- [PROBLEM DESCRIPTION] Pictures in the entries below are to be left out; otherwise, reproduce exactly the lines from the first through the line containing "Once the policies".

- [RECORDED INFORMATION]

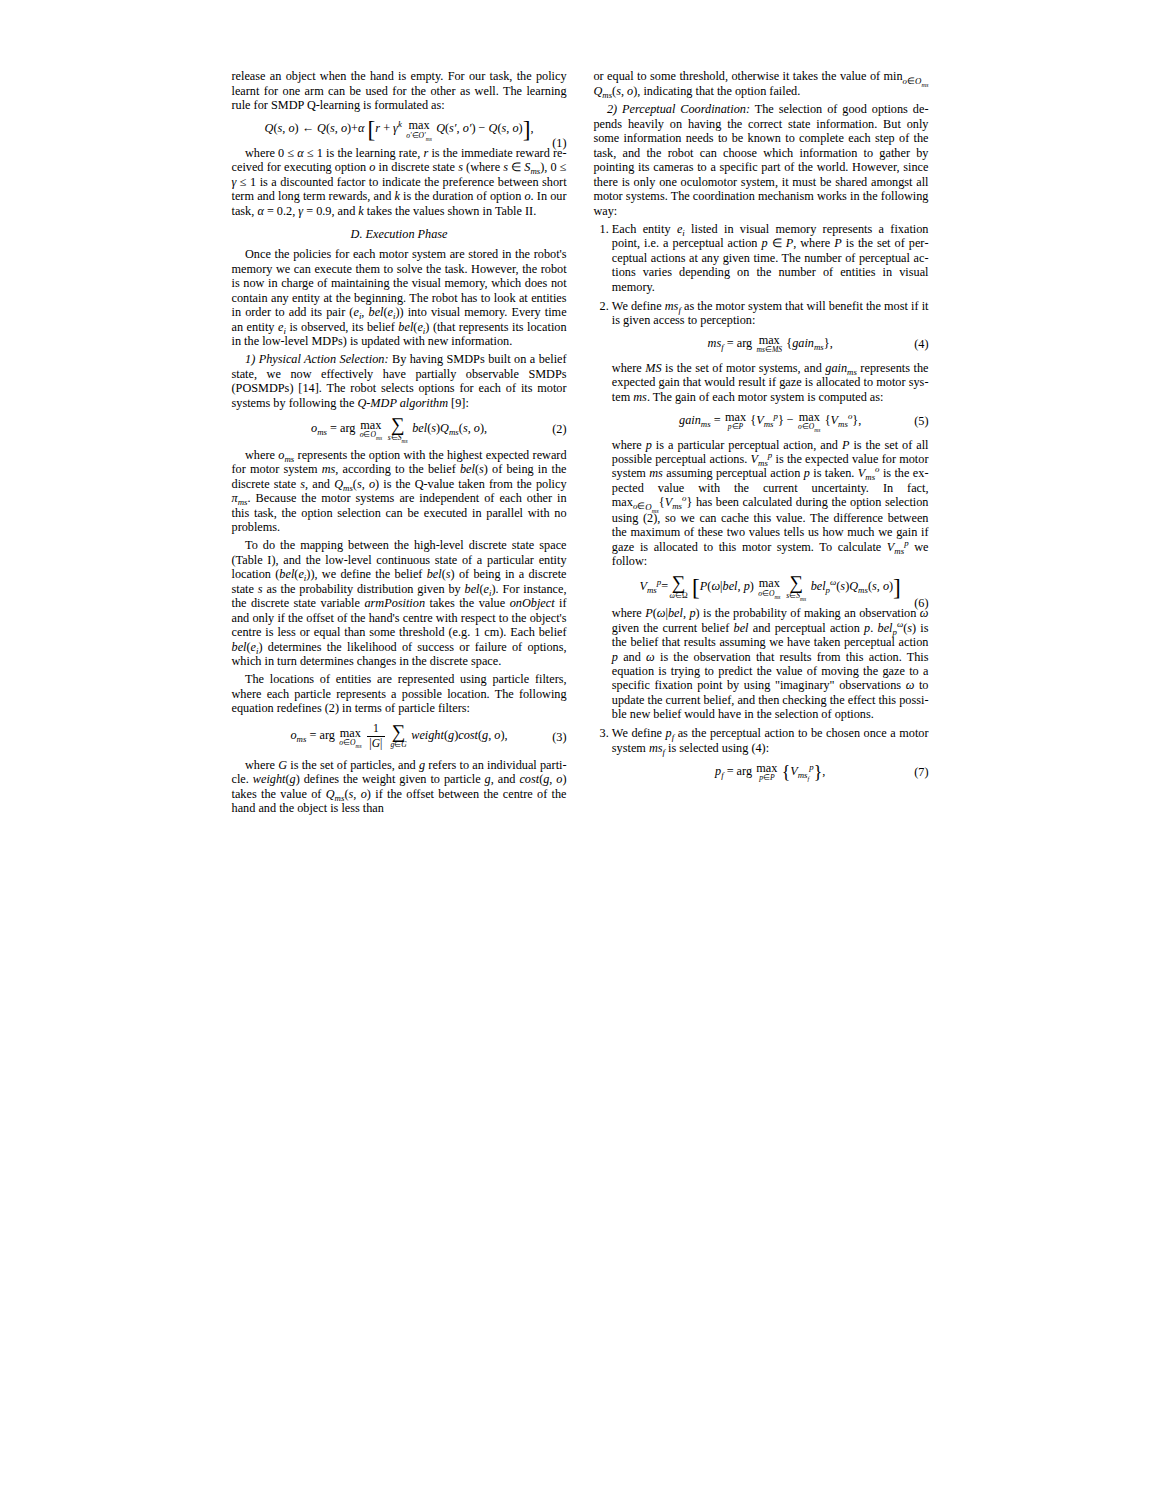release an object when the hand is empty. For our task, the policy learnt for one arm can be used for the other as well. The learning rule for SMDP Q-learning is formulated as:
Q(s, o) ← Q(s, o)+α [r + γk max o′∈O′ms Q(s′, o′) − Q(s, o)], (1)
where 0 ≤ α ≤ 1 is the learning rate, r is the immediate reward received for executing option o in discrete state s (where s ∈ Sms), 0 ≤ γ ≤ 1 is a discounted factor to indicate the preference between short term and long term rewards, and k is the duration of option o. In our task, α = 0.2, γ = 0.9, and k takes the values shown in Table II.
D. Execution Phase
Once the policies for each motor system are stored in the robot's memory we can execute them to solve the task. However, the robot is now in charge of maintaining the visual memory, which does not contain any entity at the beginning. The robot has to look at entities in order to add its pair (ei, bel(ei)) into visual memory. Every time an entity ei is observed, its belief bel(ei) (that represents its location in the low-level MDPs) is updated with new information.
1) Physical Action Selection: By having SMDPs built on a belief state, we now effectively have partially observable SMDPs (POSMDPs) [14]. The robot selects options for each of its motor systems by following the Q-MDP algorithm [9]:
oms = arg max o∈Oms ∑s∈Sms bel(s)Qms(s, o), (2)
where oms represents the option with the highest expected reward for motor system ms, according to the belief bel(s) of being in the discrete state s, and Qms(s, o) is the Q-value taken from the policy πms. Because the motor systems are independent of each other in this task, the option selection can be executed in parallel with no problems.
To do the mapping between the high-level discrete state space (Table I), and the low-level continuous state of a particular entity location (bel(ei)), we define the belief bel(s) of being in a discrete state s as the probability distribution given by bel(ei). For instance, the discrete state variable armPosition takes the value onObject if and only if the offset of the hand's centre with respect to the object's centre is less or equal than some threshold (e.g. 1 cm). Each belief bel(ei) determines the likelihood of success or failure of options, which in turn determines changes in the discrete space.
The locations of entities are represented using particle filters, where each particle represents a possible location. The following equation redefines (2) in terms of particle filters:
oms = arg max o∈Oms 1|G| ∑g∈G weight(g)cost(g, o), (3)
where G is the set of particles, and g refers to an individual particle. weight(g) defines the weight given to particle g, and cost(g, o) takes the value of Qms(s, o) if the offset between the centre of the hand and the object is less than
or equal to some threshold, otherwise it takes the value of mino∈Oms Qms(s, o), indicating that the option failed.
2) Perceptual Coordination: The selection of good options depends heavily on having the correct state information. But only some information needs to be known to complete each step of the task, and the robot can choose which information to gather by pointing its cameras to a specific part of the world. However, since there is only one oculomotor system, it must be shared amongst all motor systems. The coordination mechanism works in the following way:
Each entity ei listed in visual memory represents a fixation point, i.e. a perceptual action p ∈ P, where P is the set of perceptual actions at any given time. The number of perceptual actions varies depending on the number of entities in visual memory.
We define msf as the motor system that will benefit the most if it is given access to perception:
msf = arg max ms∈MS {gainms}, (4)
where MS is the set of motor systems, and gainms represents the expected gain that would result if gaze is allocated to motor system ms. The gain of each motor system is computed as:
gainms = max p∈P {Vmsp} − max o∈Oms {Vmso}, (5)
where p is a particular perceptual action, and P is the set of all possible perceptual actions. Vmsp is the expected value for motor system ms assuming perceptual action p is taken. Vmso is the expected value with the current uncertainty. In fact, maxo∈Oms{Vmso} has been calculated during the option selection using (2), so we can cache this value. The difference between the maximum of these two values tells us how much we gain if gaze is allocated to this motor system. To calculate Vmsp we follow:
Vmsp= ∑ω∈Ω [P(ω|bel, p) max o∈Oms ∑s∈Sms belpω(s)Qms(s, o)] (6)
where P(ω|bel, p) is the probability of making an observation ω given the current belief bel and perceptual action p. belpω(s) is the belief that results assuming we have taken perceptual action p and ω is the observation that results from this action. This equation is trying to predict the value of moving the gaze to a specific fixation point by using "imaginary" observations ω to update the current belief, and then checking the effect this possible new belief would have in the selection of options.
We define pf as the perceptual action to be chosen once a motor system msf is selected using (4):
pf = arg max p∈P {Vmsfp}, (7)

- [WRITTEN RESPONSE]
release an object when the hand is empty. For our task, the policy learnt for one arm can be used for the other as well. The learning rule for SMDP Q-learning is formulated as:
Q(s, o) ← Q(s, o)+α [r + γk max o′∈O′ms Q(s′, o′) − Q(s, o)], (1)
where 0 ≤ α ≤ 1 is the learning rate, r is the immediate reward received for executing option o in discrete state s (where s ∈ Sms), 0 ≤ γ ≤ 1 is a discounted factor to indicate the preference between short term and long term rewards, and k is the duration of option o. In our task, α = 0.2, γ = 0.9, and k takes the values shown in Table II.
D. Execution Phase
Once the policies for each motor system are stored in the robot's memory we can execute them to solve the task. However, the robot is now in charge of maintaining the visual memory, which does not contain any entity at the beginning. The robot has to look at entities in order to add its pair (ei, bel(ei)) into visual memory. Every time an entity ei is observed, its belief bel(ei) (that represents its location in the low-level MDPs) is updated with new information.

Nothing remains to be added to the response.